Riga’s Victory Obelisk, 79 meters tall and the last Soviet monument in the Latvian capital, was toppled after more than six hours of work at its base in the last phase of demolition of the controversial column erected in 1985.
The demolished components of the monument will be completely destroyed and disposed of as rubble, preventing parts of the statues from being stolen as souvenirs.
A small crowd gathered behind a police cordon to watch the 250-tonne building collapse, which ended at 4:45pm local time on Thursday.
For many Latvians, the monument, a place of celebration for Russian-born citizens commemorating the defeat against Nazi Germany in 1945, represented the repressive Soviet occupation of the Baltic country and not “liberation” after the fall of the Third Reich.
Russian speakers, who make up about 37% of the country’s two million people, gather at the monument every May 9 to celebrate Soviet-era Victory Day, while the rest of the world celebrates May 8 as Victory Day. In Europe.
Before the pandemic, May 9 celebrations included choirs singing Soviet wartime songs, speeches by some soldiers and the laying of flowers by tens of thousands of mainly Russian residents.
The memorial consists of two groups of statues, a plaque with the inscription 1941-1945, an obelisk and a pool.
It was built in the mid-1980s using “contributions” from the wages of Latvian companies. “Monument to the Liberators of Soviet Latvia and Riga from the German Fascist Invaders”It was officially called.
Demolition of the monument began on Tuesday, when a work crew toppled a statue of three Soviet soldiers, one of whom was brandishing a machine gun.

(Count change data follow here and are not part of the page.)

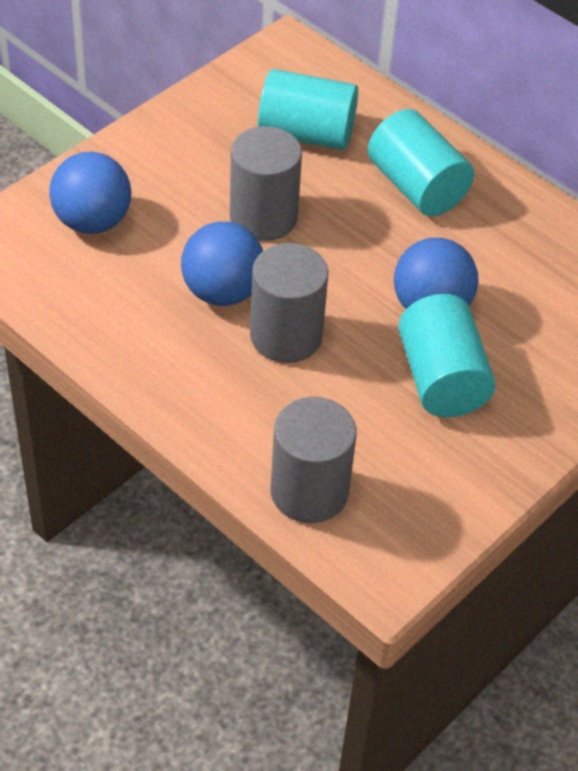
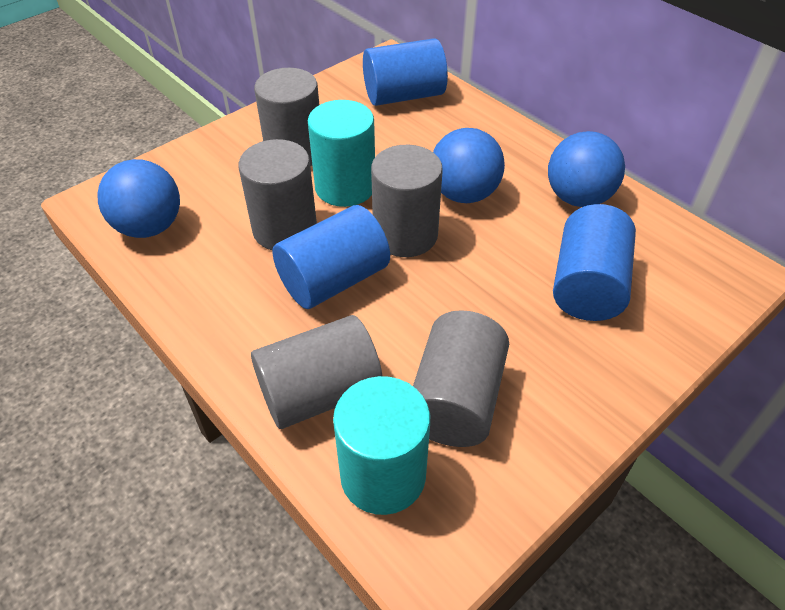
blue cylinder: none = 0 -> [272,205,390,309] [363,38,448,106] [553,204,636,321] = 3
grey cylinder: [230,126,302,241] [250,243,329,363] [270,397,357,523] = 3 -> [238,139,317,250] [251,315,382,429] [254,68,319,166] [371,145,443,257] [413,310,509,447] = 5
turquoise cylinder: [258,69,358,150] [368,109,474,216] [398,294,496,417] = 3 -> [308,100,375,207] [333,376,430,515] = 2

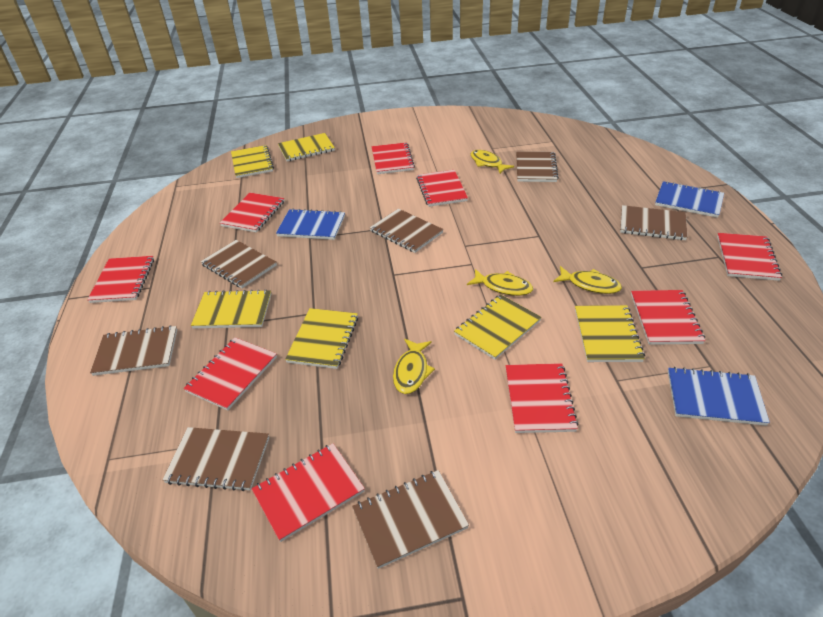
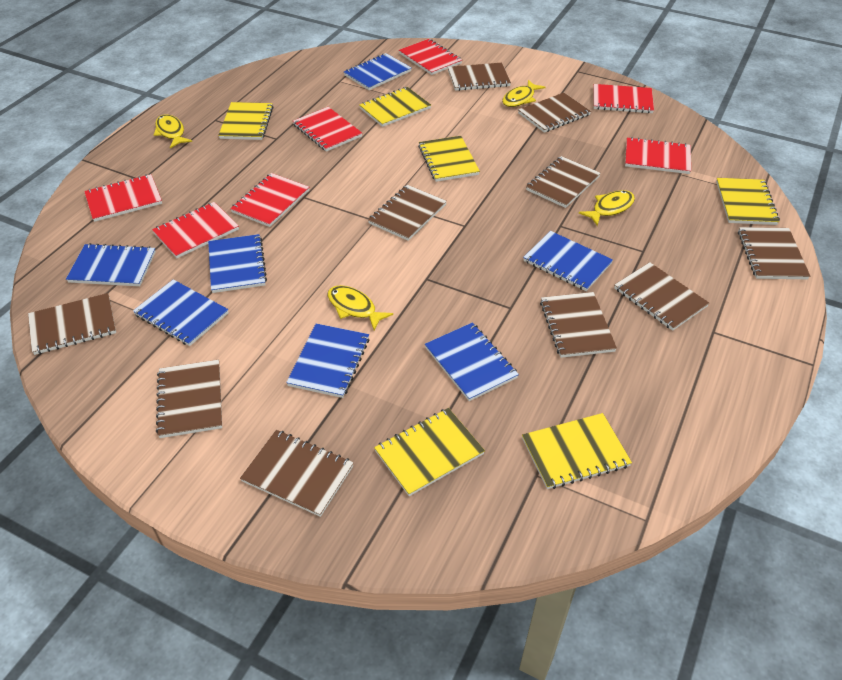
blue notebook: [276,209,345,240] [655,181,724,218] [668,367,770,426] = 3 -> [66,243,156,286] [133,279,229,346] [208,234,267,293] [286,324,370,398] [344,53,411,90] [425,322,519,401] [523,231,613,291] = 7
brown notebook: [90,325,177,376] [162,427,269,491] [201,240,277,288] [352,470,469,569] [370,209,444,253] [516,151,559,182] [620,205,687,240] = 7 -> [28,293,116,355] [156,360,222,438] [240,430,354,517] [368,185,447,241] [448,63,511,91] [518,93,591,133] [526,156,601,208] [540,292,617,358] [614,262,709,331] [738,227,810,279] = 10
red notebook: [87,256,154,303] [183,337,277,411] [220,193,284,232] [252,443,365,542] [372,142,415,174] [416,170,468,207] [506,363,579,433] [631,290,705,345] [717,233,782,281] = 9 -> [84,174,162,222] [152,202,239,258] [230,173,309,227] [293,107,362,152] [399,39,462,75] [593,84,654,113] [625,137,691,174] = 7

The next day, workers with heavy machinery pulled down a large statue of a female figure of “Motherland” symbolically saluting Red Army soldiers.
The status of the Victory Monument has been a subject of debate in Latvia since the country regained its independence in 1991. Latvian nationalists felt that the monument should be demolished or at least reshaped to represent a totalitarian occupation.
Successive Latvian governments have tolerated the May 9 celebrations, trying not to anger Moscow with something the Russians saw as a symbol of their victory over Nazi Germany.
Invasion of Ukraine
This changed after the Russian invasion of Ukraine began in February. The Latvian parliament, or Siam, accelerated steps to approve the demolition of the Riga monument and other “symbols of the communist and Nazi regime” in Latvia.
A few weeks ago, the government ordered the demolition of 69 Soviet monuments in addition to the obelisk.
As preliminary work to demolish the monument began on Monday, a small group of protesters gathered and around five people were arrested for disorderly conduct and disobeying police orders.
On Tuesday, isolated protests continued and 14 people were arrested by police for refusing to disperse.
Riga Mayor Martins Stakis said recently that the restoration of the demolished area into a park would cost 2.1 million euros.